··· Document excerpt ···


    Sen. Sherrod Brown (D., Ohio) released a statement raising concerns that others on the left share about Judge Kavanaugh.

    “I’m already very troubled by the Supreme Court’s recent decisions stripping rights from Ohioans, and I have serious concerns about some of Judge Kavanaugh’s rulings against women’s rights and consumer rights,” he said. “I plan to review Judge Kavanaugh’s record thoroughly and ask him tough questions face-to-face before I make my decision. I will not support any justice who would take rights away from Ohioans.”

    Mr. Brown’s challenger in the upcoming election, U.S. Rep. Jim Renacci (R., Wadsworth), echoed other Republicans in his support of the President’s nominee.

    “Brett Kavanaugh is a thoughtful jurist with a proven respect for the Constitution and with extensive experience as a federal appeals judge,” Mr. Renacci said in a statement.

    In a statement on Twitter, Mike DeWine, the GOP candidate for governor and Ohio’s attorney general, applauded Mr. Trump’s nomination of Judge Kavanaugh and urged the Senate to act quickly to confirm him.

    Richard Cordray, the democratic nominee who clerked for Justice Kennedy at the same time as Judge Kavanaugh, released a less direct statement, never mentioning Judge Kavanaugh by name. Mr. Cordray received campaign contributions from the D.C. judge in his unsuccessful bids for Ohio attorney general and U.S. Senate.

    “President Trump's decision today underscores the critical need for Ohioans to have a key backstop in place for them  — a governor who will stand on their side and fight back against attempts to undermine our rights,” Mr. Cordray said.

    Judge Kavanaugh has been a federal judge on the prestigious D.C. Circuit for more than a decade. He was nominated by President George W. Bush in 2003, but his Senate hearings stalled and he wasn’t confirmed until 2006.

···

● Exercise tasks
[1] In the excerpt on reactions to Judge Kavanaugh's nomination, rewrite the passage between "In a statement on" and "to confirm him.", inclusive, with "Twitter" replaced by "Facebook".
[2] In the excerpt on reactions to Judge Kavanaugh's nomination, list every surname that appears with the title "Mr."
The records play no part in this work.

··· Dataset records ···

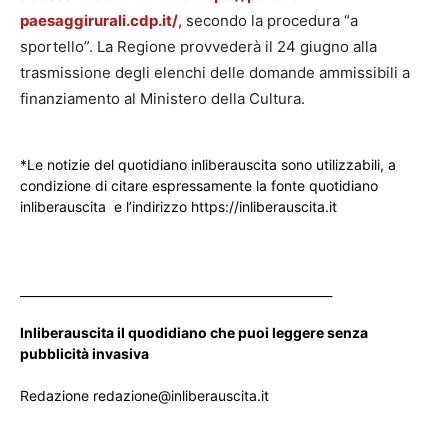
paesaggirurali.cdp.it/
, secondo la procedura “a
sportello”. La Regione provvederà il 24 giugno alla
trasmissione degli elenchi delle domande ammissibili a
finanziamento al Ministero della Cultura.
*Le notizie del quotidiano inliberauscita sono utilizzabili, a
condizione di citare espressamente la fonte quotidiano
inliberauscita e l’indirizzo https://inliberauscita.it
____________________________________________________
Inliberauscita il quodidiano che puoi leggere senza
pubblicità invasiva
Redazione redazione@inliberauscita.it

···

● Exercise solutions
[1]
In a statement on Facebook, Mike DeWine, the GOP candidate for governor and Ohio’s attorney general, applauded Mr. Trump’s nomination of Judge Kavanaugh and urged the Senate to act quickly to confirm him.

[2] Brown, Renacci, Trump, Cordray